Dive Brief:
- Facebook is shutting down the demand-side ad buying platform it has been testing through its ad server Atlas, according to an announcement made by Facebook's Head of Ad Tech David Jakubowski.
- Facebook made the move after discovering "many bad ads and fraud (like bots)," adding that they were "amazed by the volume of valueless inventory."
- Facebook discovered that many ads being purchased through the platfrom were banner ads, but those ads were often being served to bots. Facebook found only two ad formats were delivering significant value — seven times greater than banner ads — to advertisers: native and video.
Dive Insight:
Ad fraud is a big problem for everyone, not just Facebook.
A recent report from the Association of National Advertisers (ANA) and White Ops, a digital ad fraud mitigation company, predicts that advertisers will lose $7.2 billion to fraudulent ad bot impressions in 2016. Two areas of digital advertising in particular were found to be especially vulnerable to bot fraud: Display media with CPMs over $10 had 30% more fraud than lower CPM media, and programmatic ads had higher bot fraud at 14% for display ads and 73% for video ads.
Facebook had been testing the programmatic ad buying platform on its ad serving platform Atlas, allowing marketers to use Facebook's targeting power to buy ads programmatically on other websites and mobile apps.

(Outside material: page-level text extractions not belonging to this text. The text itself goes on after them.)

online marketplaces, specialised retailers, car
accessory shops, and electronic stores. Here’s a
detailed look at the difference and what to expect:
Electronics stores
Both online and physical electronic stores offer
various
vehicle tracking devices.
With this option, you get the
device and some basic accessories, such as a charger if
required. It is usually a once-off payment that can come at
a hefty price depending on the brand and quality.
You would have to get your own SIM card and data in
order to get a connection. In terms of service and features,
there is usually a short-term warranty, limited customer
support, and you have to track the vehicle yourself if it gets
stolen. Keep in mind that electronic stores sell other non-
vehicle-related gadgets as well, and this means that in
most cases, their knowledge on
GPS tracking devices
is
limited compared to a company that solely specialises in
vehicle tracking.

The company shut down the pilot after discovering too much wasteful or fraudulent inventory, especially with the banner ads being served through the platform.
Despite that, Facebook did discover that native and video ads were delivering significant value. According to The Information, Facebook plans to ultimately build a new ad buying platform for these types of ads.

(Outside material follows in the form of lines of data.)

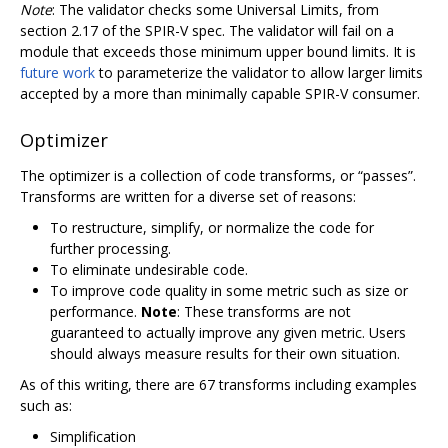
Note
: The validator checks some Universal Limits, from
section 2.17 of the SPIR-V spec. The validator will fail on a
module that exceeds those minimum upper bound limits. It is
future work
to parameterize the validator to allow larger limits
accepted by a more than minimally capable SPIR-V consumer.
Optimizer
The optimizer is a collection of code transforms, or “passes”.
Transforms are written for a diverse set of reasons:
To restructure, simplify, or normalize the code for
further processing.
To eliminate undesirable code.
To improve code quality in some metric such as size or
performance.
Note
: These transforms are not
guaranteed to actually improve any given metric. Users
should always measure results for their own situation.
As of this writing, there are 67 transforms including examples
such as:
Simplification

The Atlas ad tech project represents Facebook's bid to compete with Google's DoubleClick ad tracking platform, according to Fast Company. Google's market-leading DoubleClick platform could be vulnerable to a Facebook competitor as it was built for desktop, not mobile.
The ANA report offered marketers suggestions to address ad bot fraud, including understanding the programmatic supply chain, requesting transparency for inventory and traffic sourcing, and using third-party monitoring for all traffic.